Write out the rows below word for word, leaving out the pictures.

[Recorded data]
......

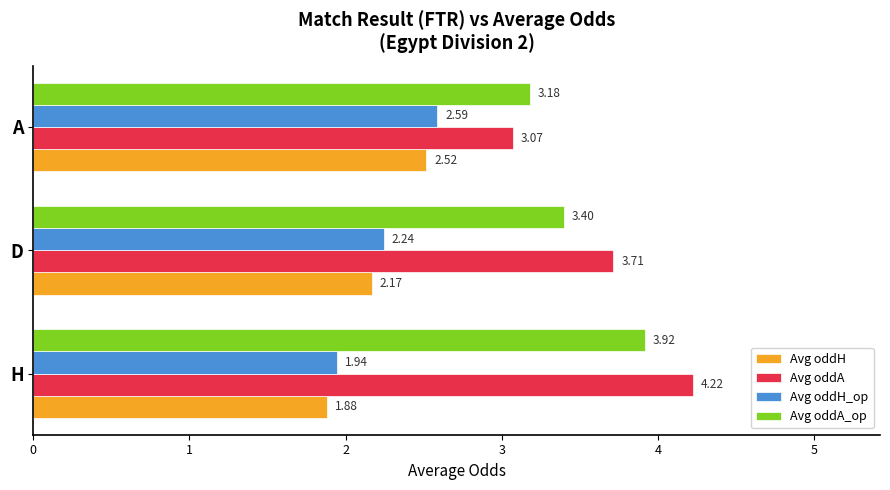

At which label is Avg oddH_op closest to 2?

H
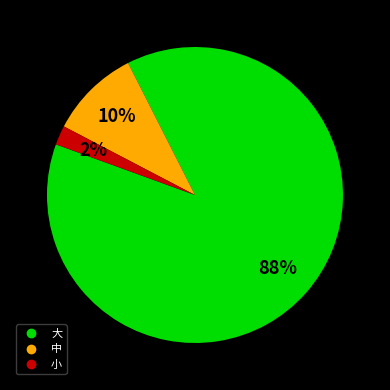

Is there any slice that represents more than half of the pie?

Yes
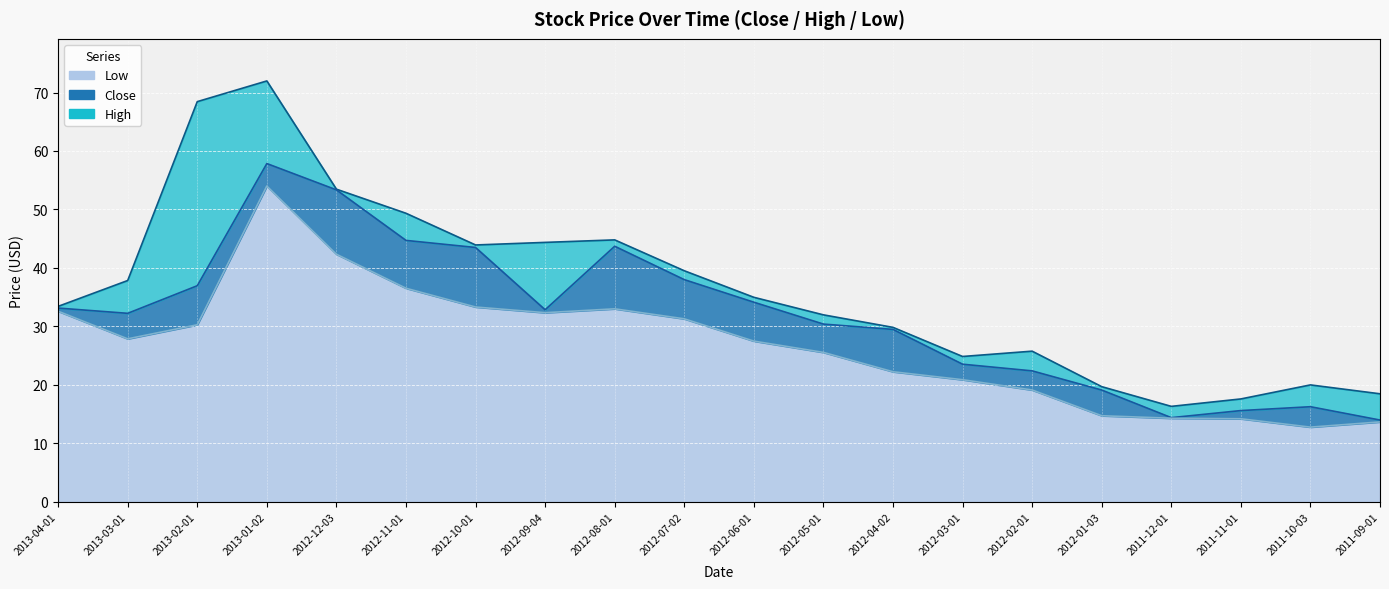

What is the difference between the High values at 2013-04-01 and 2012-07-02?

6.1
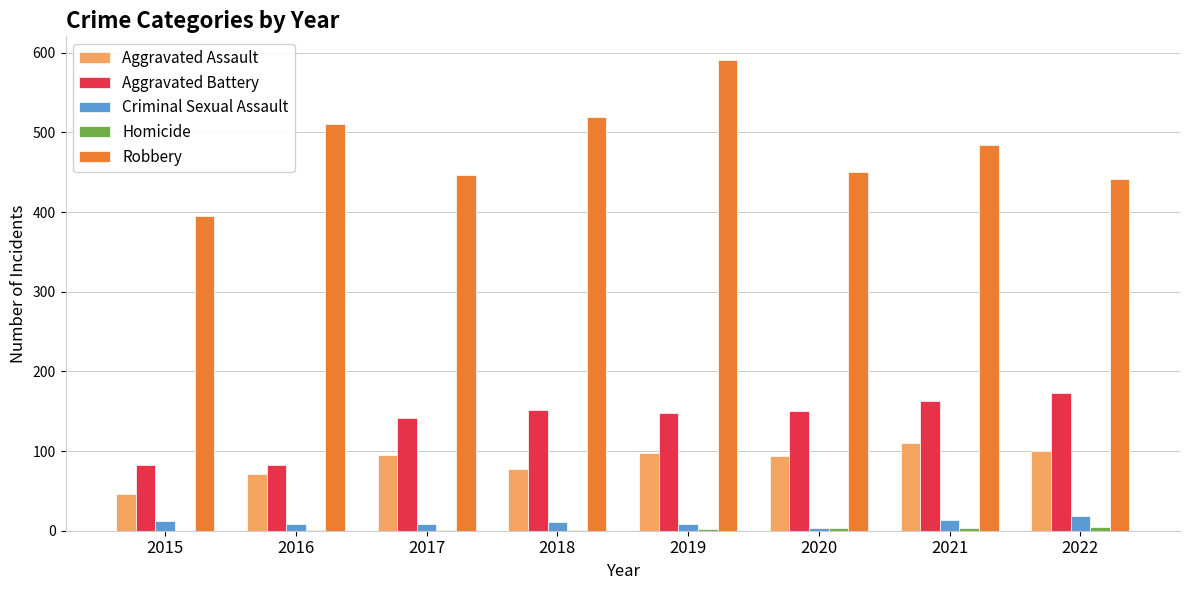

Which series changed the most between 2019 and 2021?

Robbery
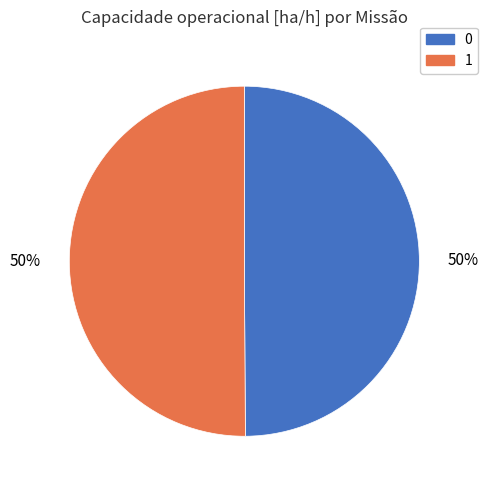

To the nearest percent, what percentage of the pie is 0?

50%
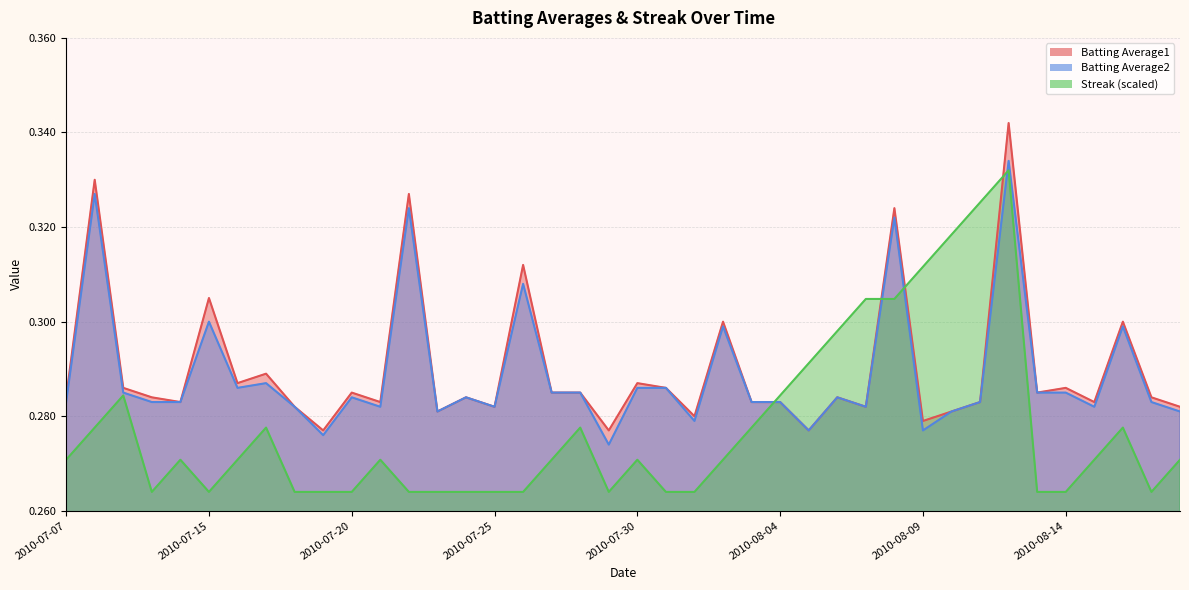

What are all the series names shown in the legend?

Batting Average1, Batting Average2, Streak (scaled)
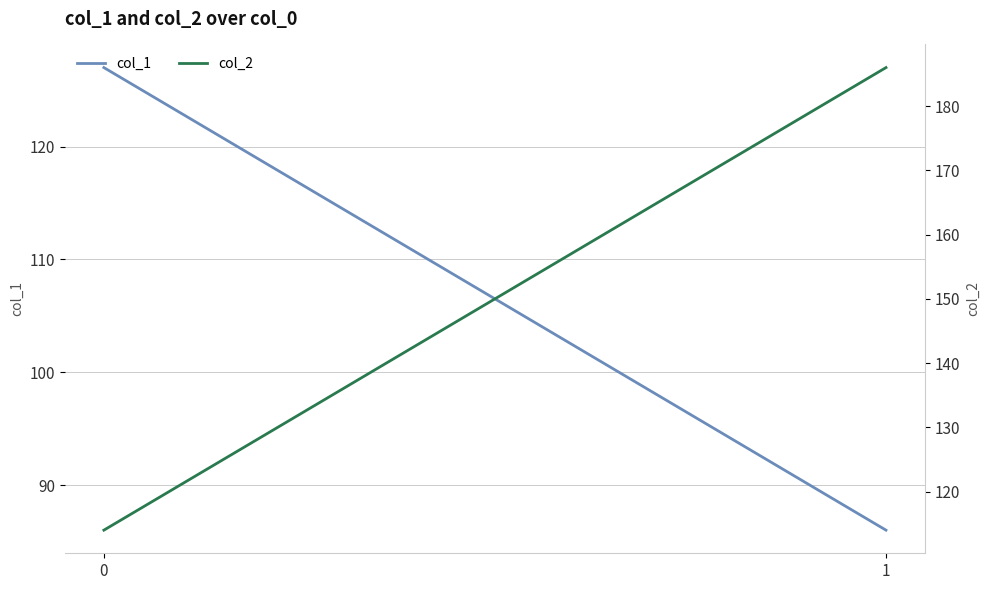

Rank the series by their average value, from lowest to highest.

col_1, col_2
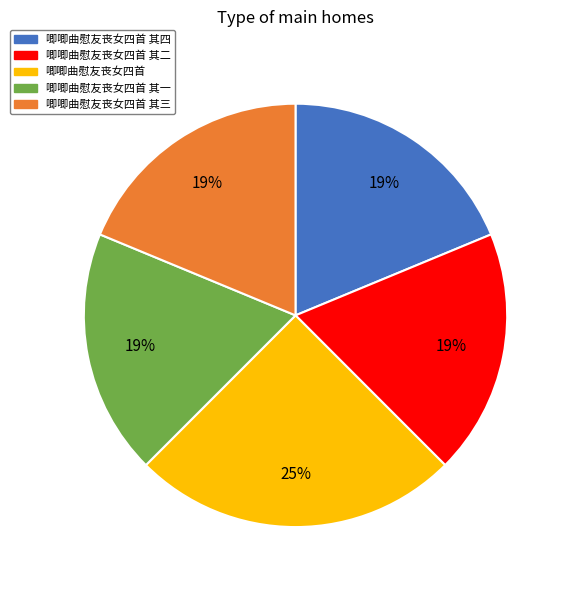

Is there any slice that represents more than half of the pie?

No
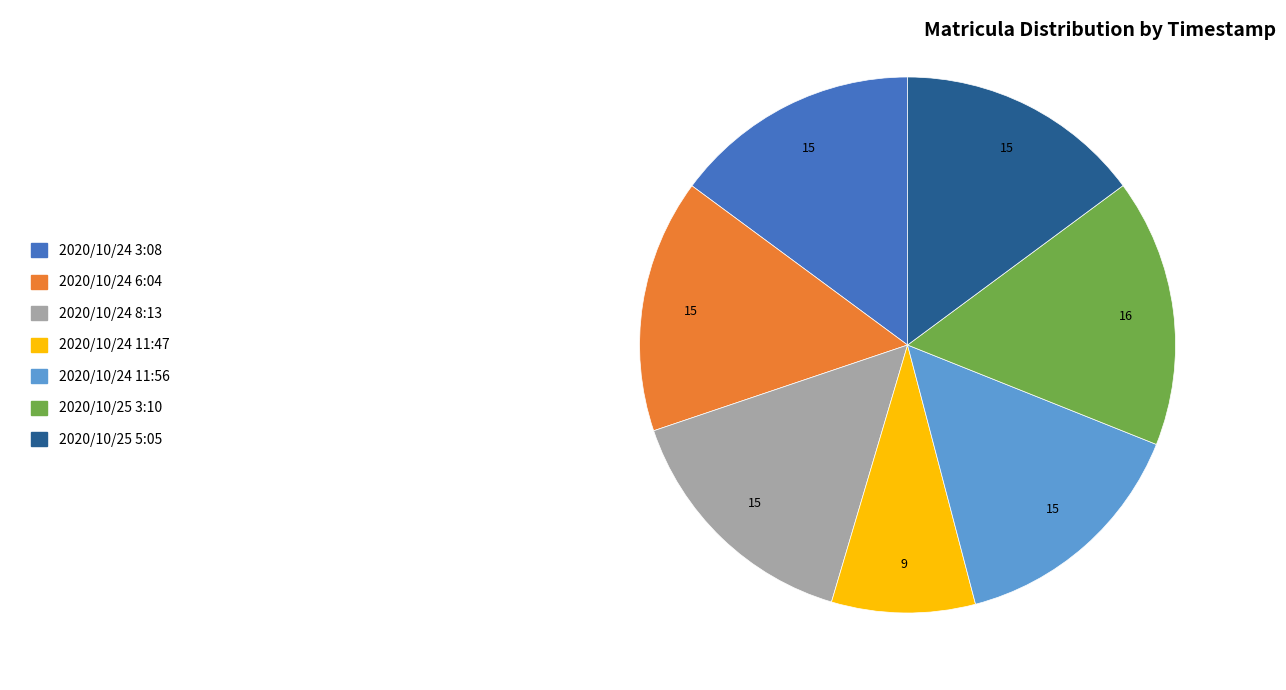

Count the number of slices in the pie.

7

......

TASK RESPONSE:
At which label is Avg oddH_op closest to 2?

H

Is there any slice that represents more than half of the pie?

Yes

What is the difference between the High values at 2013-04-01 and 2012-07-02?

6.1

Which series changed the most between 2019 and 2021?

Robbery

To the nearest percent, what percentage of the pie is 0?

50%

What are all the series names shown in the legend?

Batting Average1, Batting Average2, Streak (scaled)

Rank the series by their average value, from lowest to highest.

col_1, col_2

Is there any slice that represents more than half of the pie?

No

Count the number of slices in the pie.

7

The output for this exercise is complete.